Late human development is characterized by the maturation of high-level functional processes, which rely on reshaping of white matter connections, as well as synaptic density. However, the relationship between the whole-brain dynamics and the underlying white matter networks in neurodevelopment is largely unknown. In this study, we focused on how the structural connectome shapes the emerging dynamics of cerebral development between the ages of 6 and 33 years, using functional and diffusion magnetic resonance imaging combined into a spatiotemporal connectivity framework. We defined two new measures of brain dynamics, namely the system diversity and the spatiotemporal diversity, which quantify the level of integration/segregation between functional systems and the level of temporal self-similarity of the functional patterns of brain dynamics, respectively. We observed a global increase in system diversity and a global decrease and local refinement in spatiotemporal diversity values with age.
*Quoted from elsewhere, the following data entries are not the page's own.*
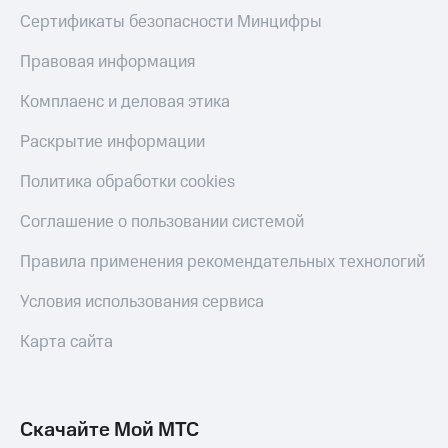
Скидка 30%
с карты
Сертификаты безопасности Минцифры
на связь
МТС Деньги
Правовая информация
С картой
Обзоры
МТС
товаров
Комплаенс и деловая этика
Деньги
МТС
Скидки
Раскрытие информации
Накопления
до 40%
на смартфоны
Откладывайте
Политика обработки cookies
деньги
при
и получайте
Соглашение о пользовании системой
покупке
доход 15%
со связью
Платежи
Правила применения рекомендательных технологий
МТС
и
переводы
Условия использования сервиса
Пополнить
Карта сайта
номер
МТС
Настройки
Скачайте Мой МТС
автоплатежа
In support of these findings, we further found an increase in the usage of long-range and inter-system white matter connectivity and a decrease in the usage of short-range connectivity with age. These findings suggest that dynamic functional patterns in the brain progressively become more integrative and temporally self-similar with age. These functional changes are supported by a greater involvement of long-range and inter-system axonal pathways.

AUTHOR SUMMARY

Maturation in human development is represented by changes in both functional dynamics and structural connectivity in the human brain. By constructing a spatiotemporal connectome for a cohort of 81 subjects ranging from 6 to 33 years of age, we demonstrate how these changes can be studied in a unified framework. We do so by defining two new measures of brain dynamics, namely the spatiotemporal diversity, mapping the level of temporal self-similarity of the functional patterns of brain dynamics, and system diversity, quantifying the level of integration/segregation between functional systems. These measures, we argue, represent a novel way of looking at brain dynamics constraints by structural connectivity. Using these measures, we show that dynamic functional patterns in the brain progressively become more integrative and temporally self-similar with age.